==== SUPPLIED RECORDS ====
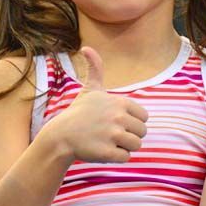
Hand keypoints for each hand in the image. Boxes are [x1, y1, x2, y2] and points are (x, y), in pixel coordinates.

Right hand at [39, 46, 148, 163]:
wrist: (61, 136)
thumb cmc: (78, 113)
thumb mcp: (89, 90)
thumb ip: (95, 69)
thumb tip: (86, 47)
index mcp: (119, 102)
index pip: (144, 117)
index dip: (131, 121)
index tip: (113, 121)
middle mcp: (118, 117)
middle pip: (141, 132)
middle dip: (128, 135)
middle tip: (108, 133)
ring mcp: (113, 135)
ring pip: (136, 146)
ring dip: (123, 146)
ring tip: (106, 141)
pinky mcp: (107, 152)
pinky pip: (125, 158)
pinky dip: (115, 157)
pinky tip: (101, 150)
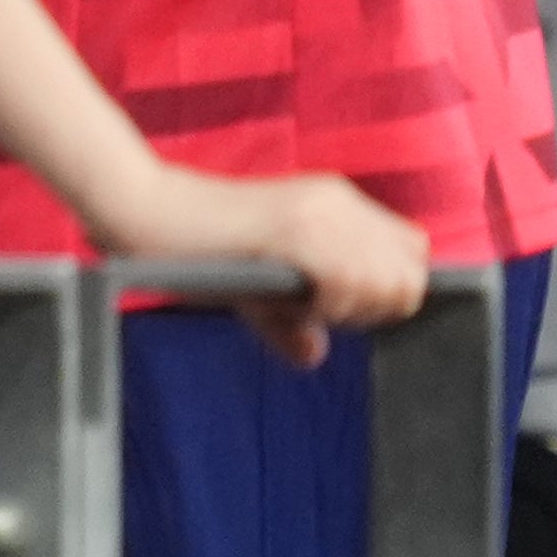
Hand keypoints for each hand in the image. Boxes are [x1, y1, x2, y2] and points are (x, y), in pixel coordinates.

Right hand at [94, 164, 430, 368]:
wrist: (143, 206)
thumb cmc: (192, 245)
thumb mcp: (255, 283)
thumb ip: (289, 316)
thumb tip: (314, 355)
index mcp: (335, 202)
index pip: (412, 251)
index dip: (388, 290)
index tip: (342, 308)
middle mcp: (337, 201)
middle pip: (411, 272)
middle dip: (379, 307)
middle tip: (324, 314)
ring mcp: (319, 212)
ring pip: (391, 280)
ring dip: (355, 309)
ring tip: (305, 307)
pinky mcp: (294, 228)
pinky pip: (348, 281)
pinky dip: (331, 305)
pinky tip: (294, 301)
====
> [YOUR TASK] Write out each entry exactly as given, omitting any picture.

> [WRITTEN SOLUTION]
Hand keypoints for each hand in the image. Boxes are [x1, y1, x2, y2] and points are (x, y), in pixel coordinates.

Right hand at [39, 46, 148, 163]:
wrist: (61, 136)
thumb cmc: (78, 113)
thumb mcp: (89, 90)
thumb ip: (95, 69)
thumb tip: (86, 47)
index mcp: (119, 102)
index pip: (144, 117)
index dip: (131, 121)
index tip: (113, 121)
middle mcp: (118, 117)
middle pip: (141, 132)
middle dip: (128, 135)
middle tip: (108, 133)
ring mcp: (113, 135)
ring pip: (136, 146)
ring dip: (123, 146)
ring tip: (106, 141)
pinky mcp: (107, 152)
pinky pip: (125, 158)
pinky dip: (115, 157)
pinky tip: (101, 150)
Hand keypoints for each hand in the image. Boxes are [x1, y1, x2, y2] and points are (x, y), in pixel coordinates.

Right hand at [94, 164, 430, 368]:
wrist: (143, 206)
thumb cmc: (192, 245)
thumb mcp: (255, 283)
thumb ip: (289, 316)
thumb tip: (314, 355)
index mcp: (335, 202)
index pip: (412, 251)
index dip: (388, 290)
index tip: (342, 308)
middle mcp: (337, 201)
middle pip: (411, 272)
middle dip: (379, 307)
middle tip: (324, 314)
ring mcp: (319, 212)
ring pip: (391, 280)
ring dip: (355, 309)
ring tip: (305, 307)
pinky mcp: (294, 228)
pinky pip: (348, 281)
pinky dip: (331, 305)
pinky tip: (294, 301)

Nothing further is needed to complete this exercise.